Aku mulai berpikir ulang dan mencoba melihat ke belakang.

Dulu, aku menulis tanpa beban. Semua kata mengalir dengan lancar dari jemariku yang terus menari di atas keyboard. Tidak ada ketakutan akan menghasilkan tulisan buruk, toh nanti dari tulisan buruk yang sudah jadi, aku bisa membaca ulang dan memperbaikinya sekali lagi. Juga tidak ada tekanan untuk menghasilkan sesuatu yang ‘luar biasa’ karena dulu aku menganggap MENULIS ADALAH SUATU PROSES MENYENANGKAN DI MANA AKU BISA BERMAIN-MAIN MENJADI ORANG LAIN.

Kenapa setelah memiliki delapan novel aku jadi ketakutan seperti ini?

Mungkin ada harapan-harapan yang muncul di dalam hatiku, yang berbarengan dengan kemunculan rasa takut yang berlebihan. Harapan-harapan yang terlalu muluk mulai mempengaruhi ‘rasa’-ku dalam menulis. Aku jadi tidak merasa senang lagi saat menulis karena munculnya harapan—yang ternyata adalah tuntutan dari diriku sendiri—dan harapan itu membuatku terkubur dalam rasa takut hingga aku tidak bisa lagi menulis dengan lancar.
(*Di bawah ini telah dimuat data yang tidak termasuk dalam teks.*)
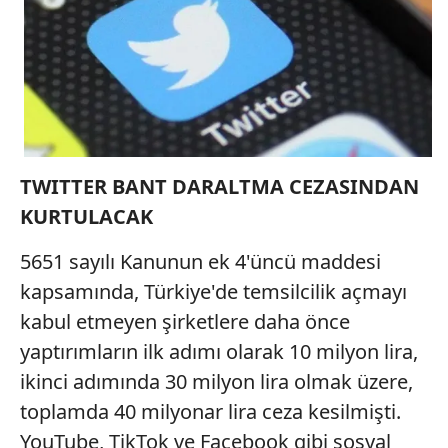
toplumu hizmetlerinin sunulması amacıyla
kullanılmaktadır. Diğer çerezler, sitemizin daha işlevsel
kılınması ve kişiselleştirilmesi ve sizlere yönelik
reklam/pazarlama faaliyetlerinin yapılması, amaçlarıyla
sınırlı olarak açık rızanız dahilinde kullanılacaktır.
Çerezlere ilişkin tercihlerinizi aşağıda yer alan panel
vasıtasıyla belirleyebilirsiniz. Çerezlere ilişkin detaylı bilgi
TWITTER BANT DARALTMA
CEZASINDAN
için Ayarlar butonuna tıklayabilir,
Çerez Bilgilendirme
KURTULACAK
Metnimizi
ziyaret edebilirsiniz.
5651 sayılı Kanunun ek 4'üncü maddesi
6698 sayılı Kişisel Verilerin Korunması Kanunu uyarınca
kapsamında, Türkiye'de temsilcilik açmayı
hazırlanmış Aydınlatma Metnimizi okumak ve sitemizde
kabul etmeyen şirketlere daha önce
ilgili mevzuata uygun olarak kullanılan çerezlerle ilgili bilgi
yaptırımların ilk adımı olarak 10 milyon lira,
almak için lütfen
tıklayınız
.
ikinci adımında 30 milyon lira olmak üzere,
toplamda 40 milyonar lira ceza kesilmişti.
YouTube, TikTok ve Facebook gibi sosyal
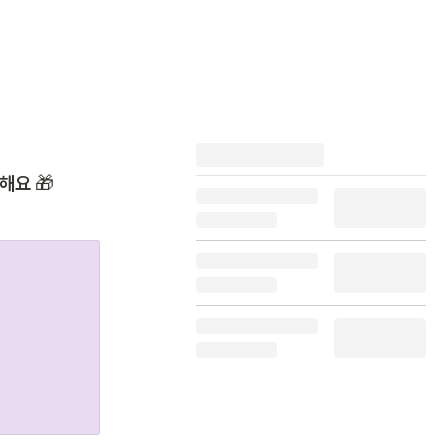
공해요
 🎁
Jadi hari ini, aku bertekad kembali menjadi diriku yang dulu. Aku akan menulis untuk bersenang-senang. Aku menulis untuk bermain-main menjadi orang lain. Aku menulis untuk berbagi pengalaman, menceritakan suatu mimpi yang mungkin banyak dimiliki oleh orang lain—dan bisa jadi itu juga merupakan mimpiku—lalu berkhayal mencari berbagai macam cara untuk mewujudkan mimpi itu melalui karakter-karakterku.

MARI MENULIS BURUK! 

Tulis saja dulu semuanya. Tidak perlu mengkhawatirkan sesuatu yang belum tentu terjadi. Tulis saja, selesaikan secepatnya. Lalu ada waktunya sendiri untuk memperbaiki, memoles dan memperindah tulisan buruk ini menjadi lebih baik dan layak dibaca orang lain.